Bien sûr, nous écrivions tous les deux. Yvon, chez lui, préparait des petits pois au roux et nous passions la soirée à les manger ( pas grand chose d'autre: nous n'avions pas d'argent.) en nous lisant nos textes avec Barbara en musique de fond.
Nos brouilles étaient peu fréquentes, nous nous voulions blasés et revenus de tout.
A l'automne 72, peu avant mes vingt ans, je rencontrai Pierre ( un vendredi 13, dans la nuit précédant son anniversaire). Trois jours plus tard, je le rejoignais en Bourgogne où il travaillait. Je n'avais prévenu personne de mon départ.
Mon absence dura une semaine. Mes amies de fac m'imaginaient déjà mort. C'est vrai que j'avais beaucoup parlé, moi aussi, de suicide l'année universitaire précédente, après le décès accidentel de ma petite soeur. Yvon, lui, était moins inquiet, mais tout de même. Lorsque je réintégrai un soir la cité universitaire, il m'y attendait dans le couloir. Les premiers mots que je lui dis furent: "Je suis amoureux."et il me répondit, me connaissant bien: "Ça ne va pas durer!" Ça a duré 33 ans, jusqu'à la mort de Pierre.
D'abord, Yvon essaya de m'éloigner de lui: qu'est-ce que je lui trouvais? Ce n'était pas du tout mon style de mec habituel (ça, c'était vrai.), je n'allais pas me laisser ficeler, liberté, liberté chérie. Allez, viens, on va écumer la nuit.
Puis il se lia d'une réelle amitié réciproque avec Pierre. Bientôt il fut presque tous les soirs dans l'immense appartement que nous occupions, des amis de Pierre et moi, en communauté dans un quartier chic de Lyon (Pierre, lui, était encore pour un an encore en Bourgogne).
Mais ces changements n'avaient pas pour autant mis un terme à l'ambiguïté des rapports entre Yvon et moi.
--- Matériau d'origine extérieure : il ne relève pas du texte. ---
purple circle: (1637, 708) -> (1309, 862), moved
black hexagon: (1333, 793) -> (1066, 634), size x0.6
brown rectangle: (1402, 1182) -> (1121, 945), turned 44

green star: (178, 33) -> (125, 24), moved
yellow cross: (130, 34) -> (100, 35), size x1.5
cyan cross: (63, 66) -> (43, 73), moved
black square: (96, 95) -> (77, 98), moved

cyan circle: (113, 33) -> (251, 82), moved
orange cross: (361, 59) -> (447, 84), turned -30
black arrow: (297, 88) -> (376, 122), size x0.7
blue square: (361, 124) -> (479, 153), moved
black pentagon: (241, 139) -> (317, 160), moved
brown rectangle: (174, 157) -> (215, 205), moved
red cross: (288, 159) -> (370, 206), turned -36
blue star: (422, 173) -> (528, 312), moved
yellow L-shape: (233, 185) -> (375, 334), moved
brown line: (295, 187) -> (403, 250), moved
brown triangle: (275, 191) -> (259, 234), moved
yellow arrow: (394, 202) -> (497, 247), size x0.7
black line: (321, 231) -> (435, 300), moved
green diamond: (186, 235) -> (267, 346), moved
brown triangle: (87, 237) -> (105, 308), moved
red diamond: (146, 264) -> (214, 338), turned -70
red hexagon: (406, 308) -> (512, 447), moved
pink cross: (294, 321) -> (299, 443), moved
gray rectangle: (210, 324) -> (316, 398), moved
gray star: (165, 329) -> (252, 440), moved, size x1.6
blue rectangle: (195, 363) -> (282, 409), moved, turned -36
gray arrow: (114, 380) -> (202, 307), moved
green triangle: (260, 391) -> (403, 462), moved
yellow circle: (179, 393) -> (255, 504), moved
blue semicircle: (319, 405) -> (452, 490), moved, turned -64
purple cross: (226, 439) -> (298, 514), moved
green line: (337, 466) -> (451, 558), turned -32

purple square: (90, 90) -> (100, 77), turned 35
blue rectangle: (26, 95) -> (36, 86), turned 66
Je me souviens qu'à cette époque, il ne pouvait paradoxalement accepter que j'aie un sexe et que je m'en serve "réellement". Peut-être cela le protégeait-il d'une vision trop crue de mes rapports avec Pierre. Je vivais très mal cette situation.
Alors, un soir, dans ma chambre, alors qu'Yvon était à mon bureau en train d'écrire, sans rien lui dire, je me suis entièrement déshabillé, je me suis installé sur le canapé et je me suis mis à me masturber en l'incitant à me regarder. Je voulais lui faire comprendre que tout cela avait une réalité, une consistance, et que lorsque je me masturbais, c'était bien du sperme, chaud et blanc qui giclait à mes pieds.
Yvon comprit très bien le message: il me dit que ce que j'avais fait était très beau et très pur. C'est bien ainsi que je l'avais voulu.
Alors, nous connûmes pour quelques temps une période de calme relatif: je vivais heureux avec Pierre, et Yvon passait de rencontre en rencontre, tout fier de la liberté qu'il avait réussi à sauver, lui, et essayant sans "débander" le pouvoir de séduction dont il savait parfaitement jouer.
Tout à mon amour pour Pierre, je n'ai pas vu venir le dernier orage.